Few Utahns are as personally associated with the fight over SB54 as Phill Wright, a vocal proponent of the caucus system who has fought the dual-path and signature routes from both within the party, as a member of the Republican Party’s governing State Central Committee, and without, as executive director of Keep My Voice.

Wright was among the committee members who authorized lawsuits against the state and pushed a party bylaw that could have stripped candidates of their Republican membership for gathering signatures. And with Keep My Voice, he was part of a successful effort to impede Count My Vote — the group that catalyzed SB54 — from qualifying its ballot initiative that may have seen the dual path ratified through a public vote.

“I would rather be known as the guy who stood for something,” Wright said, “than the guy who sat through everything."

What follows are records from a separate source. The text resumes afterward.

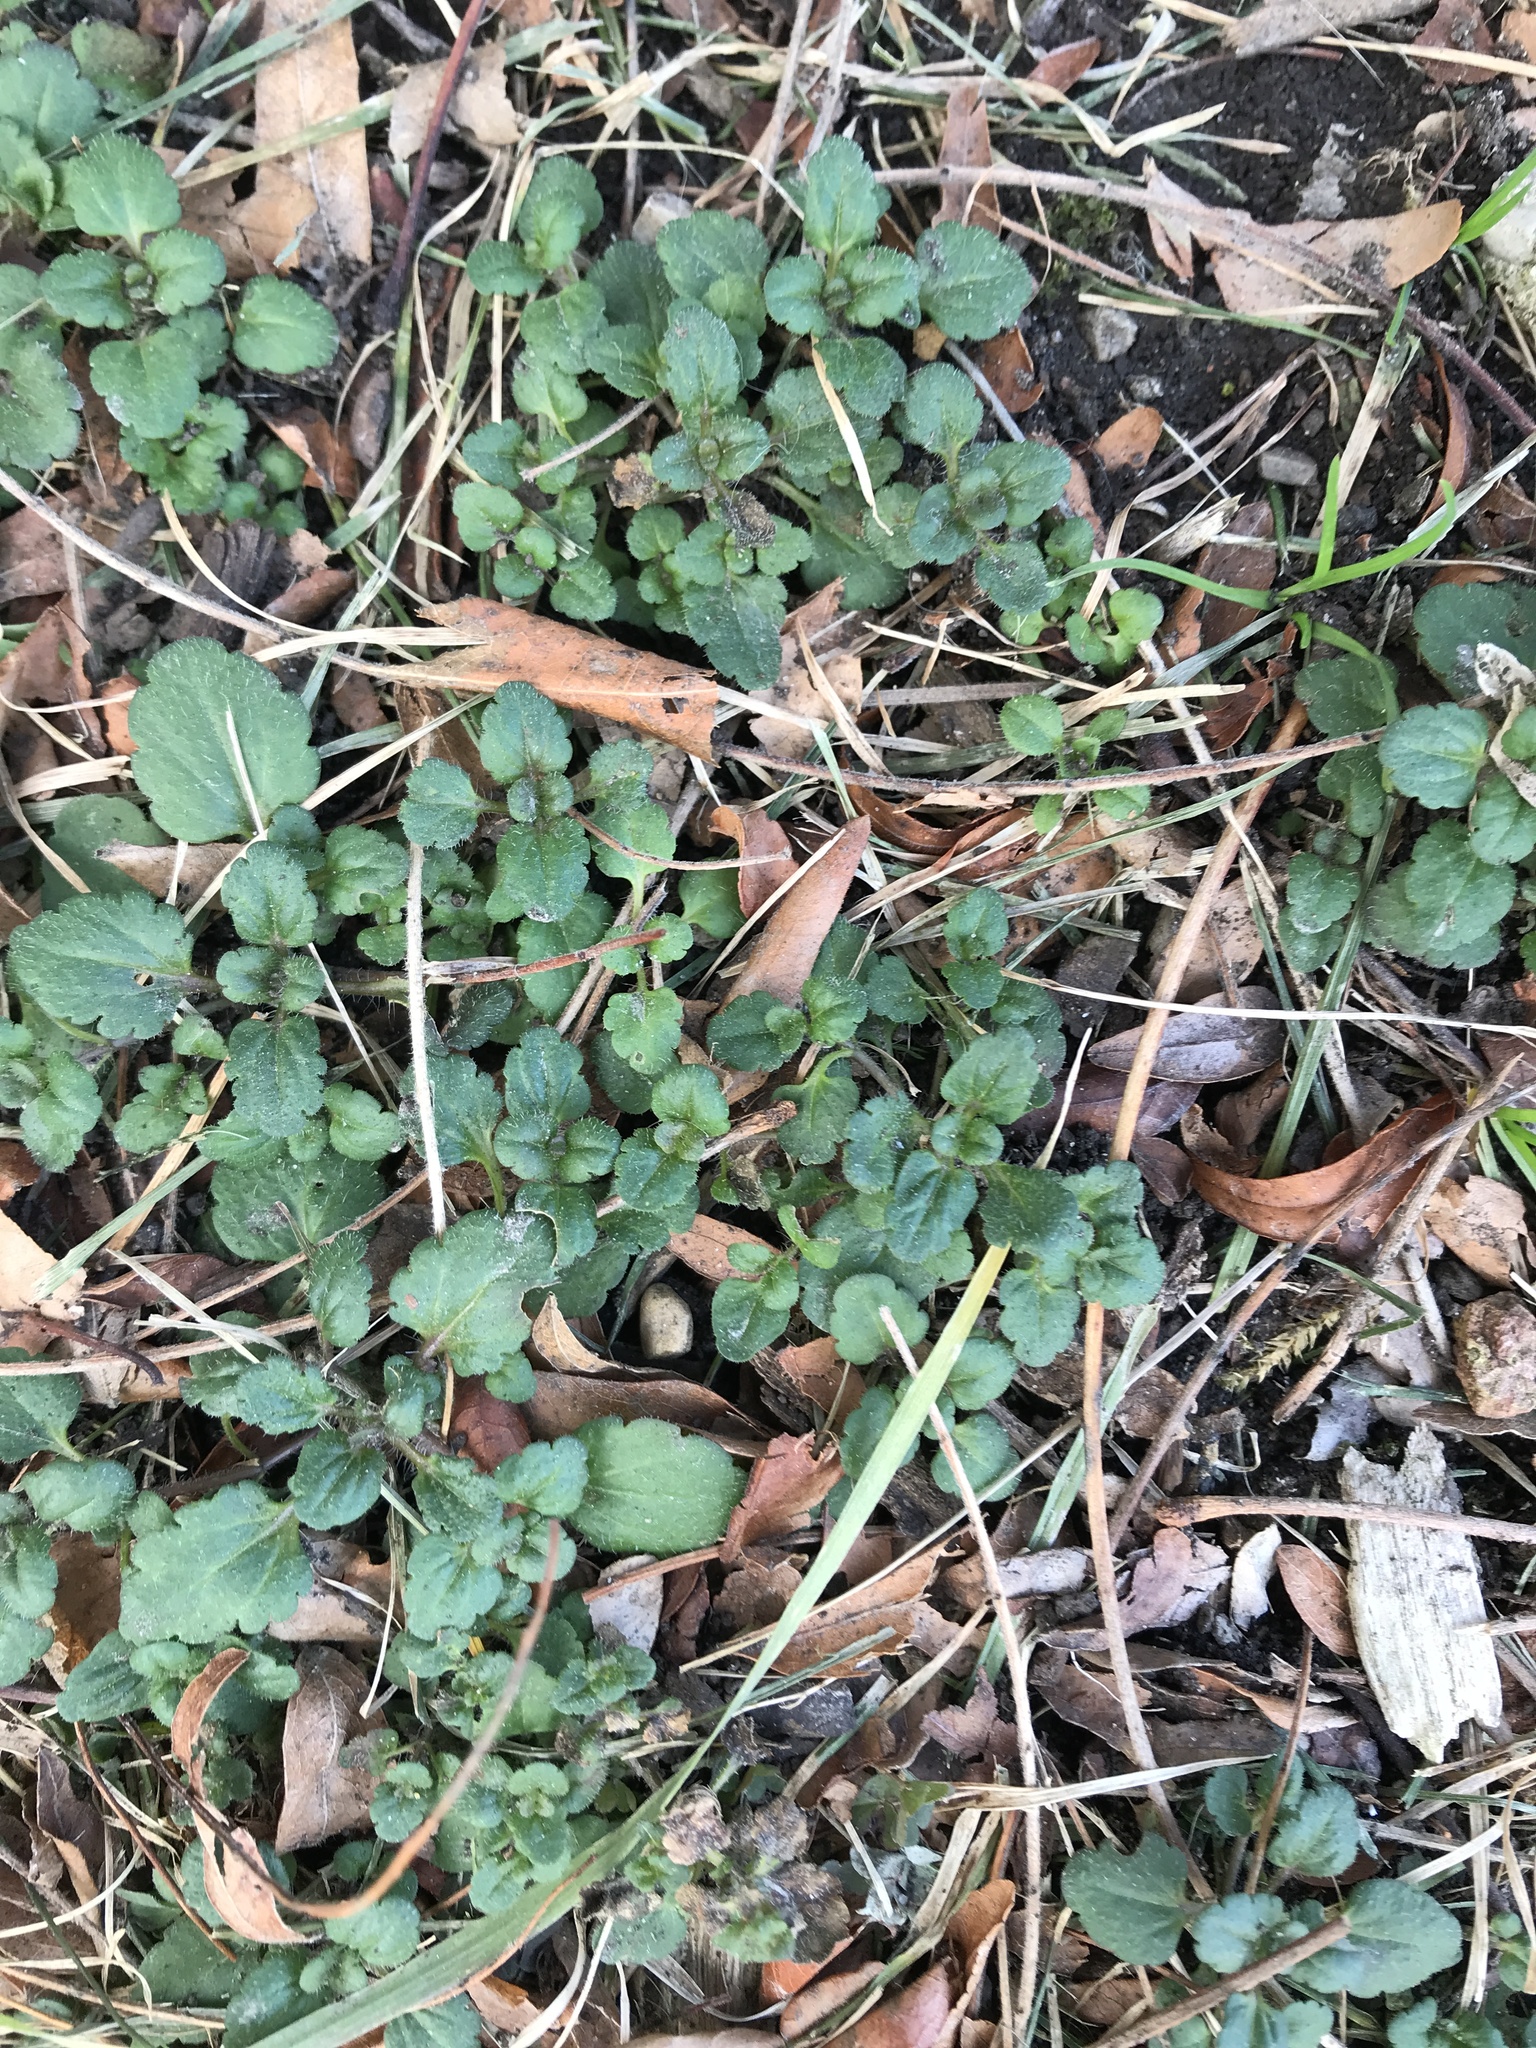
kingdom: Plantae
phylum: Tracheophyta
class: Magnoliopsida
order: Lamiales
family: Plantaginaceae
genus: Veronica
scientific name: Veronica persica
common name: Common field-speedwell
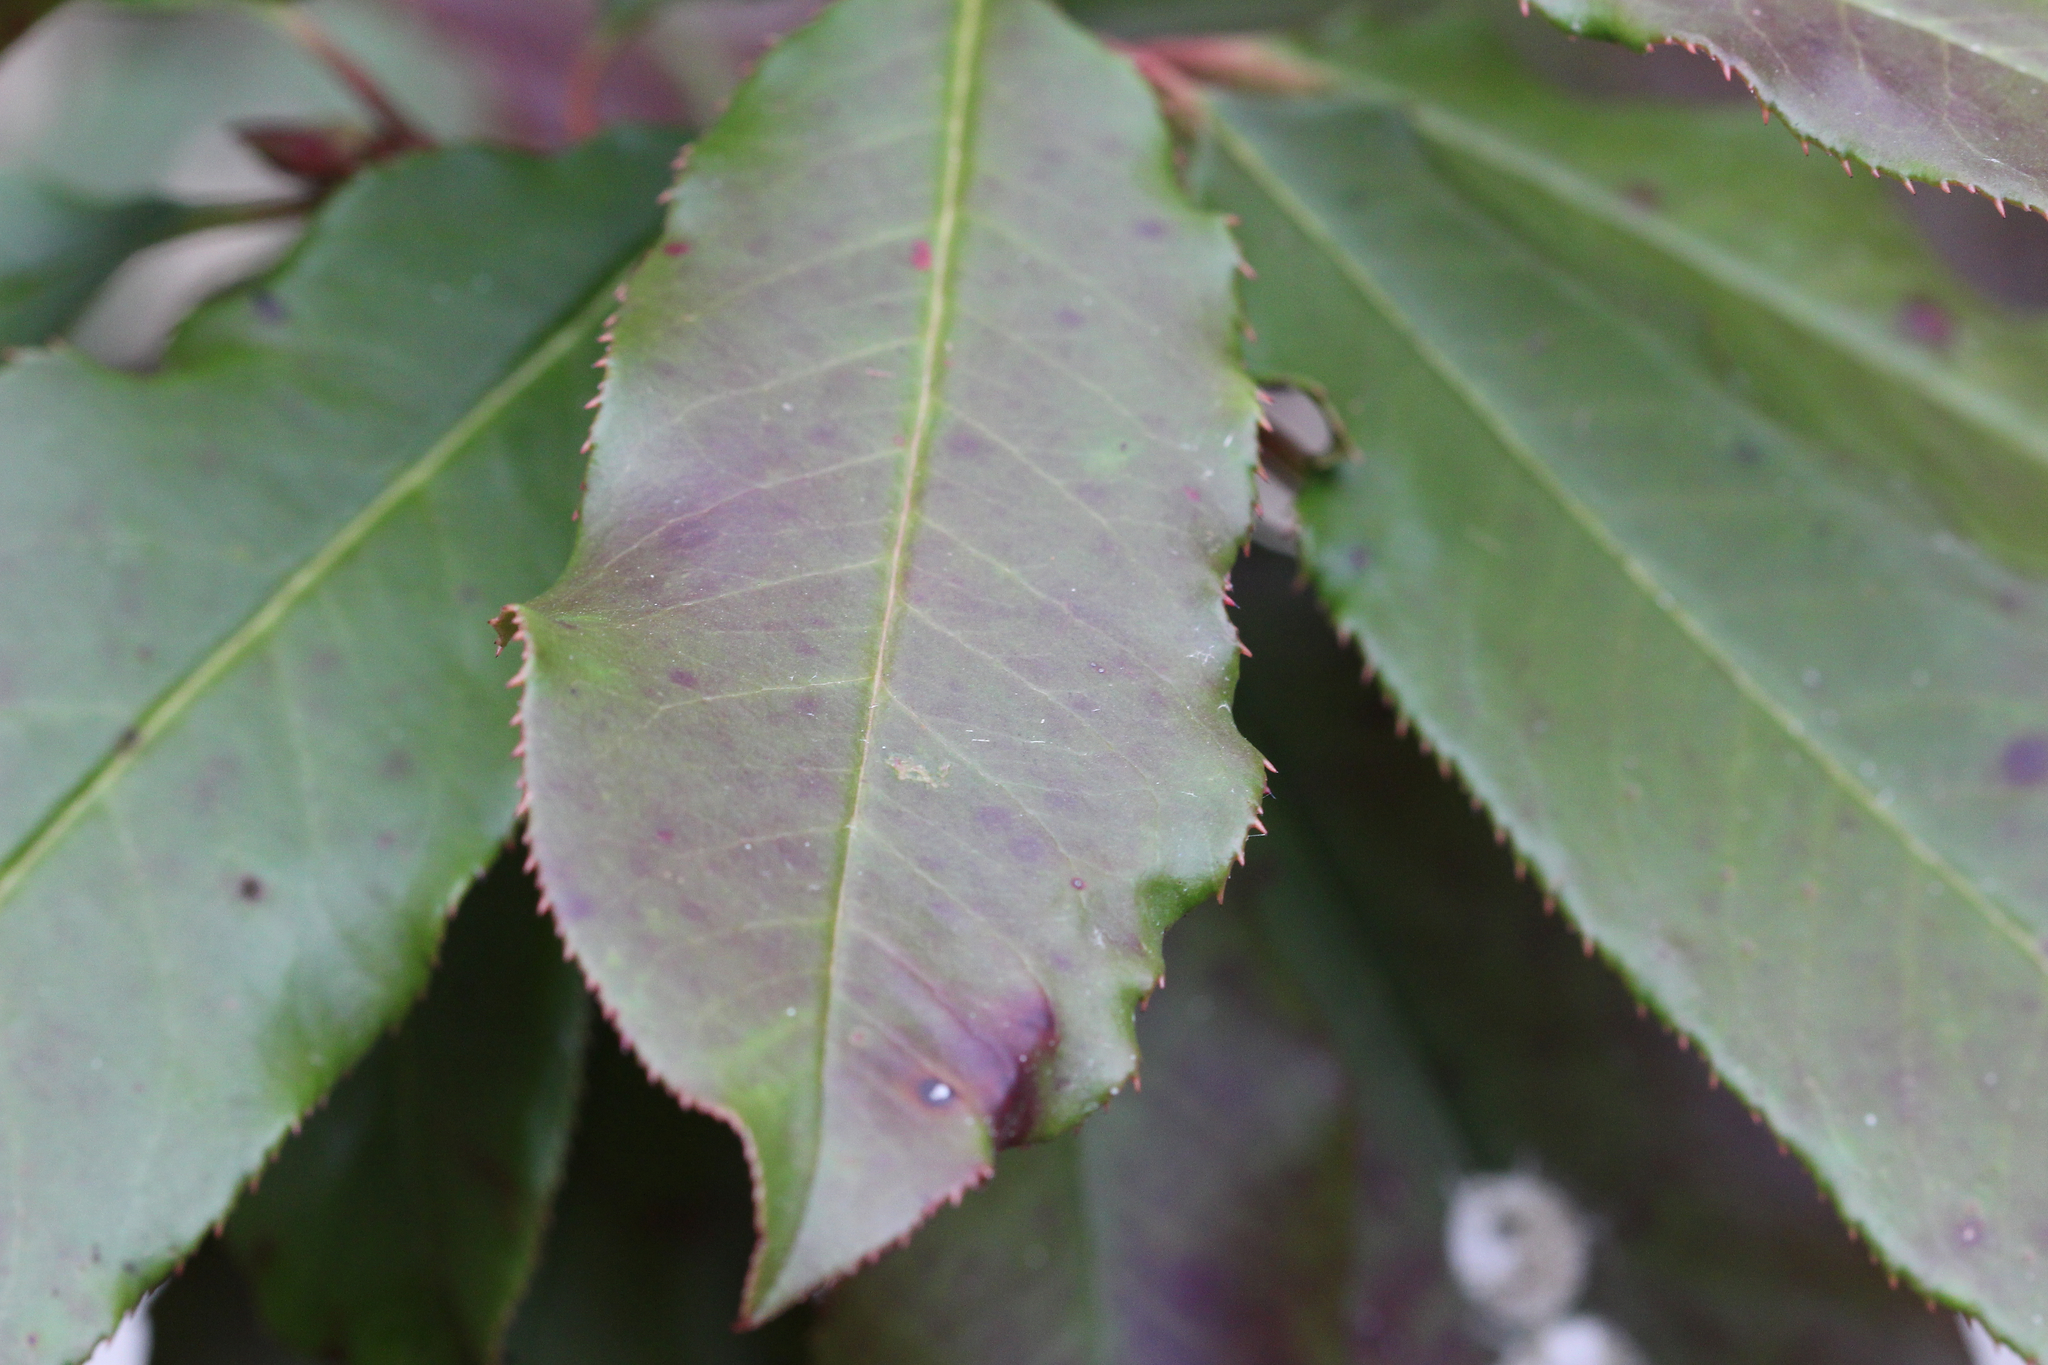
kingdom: Plantae
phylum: Tracheophyta
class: Magnoliopsida
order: Rosales
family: Rosaceae
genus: Photinia
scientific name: Photinia serratifolia
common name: Taiwanese photinia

Now, the former Utah Republican Party vice chairman says that while he’ll continue to encourage the repeal of SB54, he will not lead any fight against signature candidates or encourage the party to launch new litigation.

“I will treat every candidate fairly,” Wright said, “regardless of how they make it to a primary.”

Wright ran for chairman two years ago, losing to Anderson. But Wright said he has always been appreciative of the individuals who serve in party leadership, describing it as a thankless but necessary role.

He said the party should never assume a candidate is safe, pointing to McAdams’ narrow defeat of Mia Love in 2018 after two terms in Congress. The party dropped the ball in that race, Wright said, compounded by low voter turnout in Utah County that may have been exacerbated by long lines at a limited number of polling locations.

“The party has done a very poor job getting its message out,” Wright said. “It’s done a poor job supporting its candidates across the state.”

Wright said the Utah Republican Party is at a crossroads, but is not necessarily falling apart. Republicans are unified in their support for the party platform, he said, and promoting those principles is key to healing divisions, expanding the party base and moving forward after years of fighting over SB54.

He also said he hopes to work with teenage and college Republican organizations to counteract what he described as “indoctrination” at universities.

“We need to help encourage them and remind them that they are here today because of capitalism," Wright said, “and socialism kills, as we’ve seen in other countries around the world.”

He said he welcomes debate and conversation, but emphasized that any changes should come from within the organization, rather than a reaction to outside pressures.

“I relate it to people joining a church," Wright said. “If you join a church, you’re joining that church because you agree with their doctrine — we’ll call that their platform. And if you agree with their platform you align with them, you become part of that organization. I feel it’s the same way with politics.”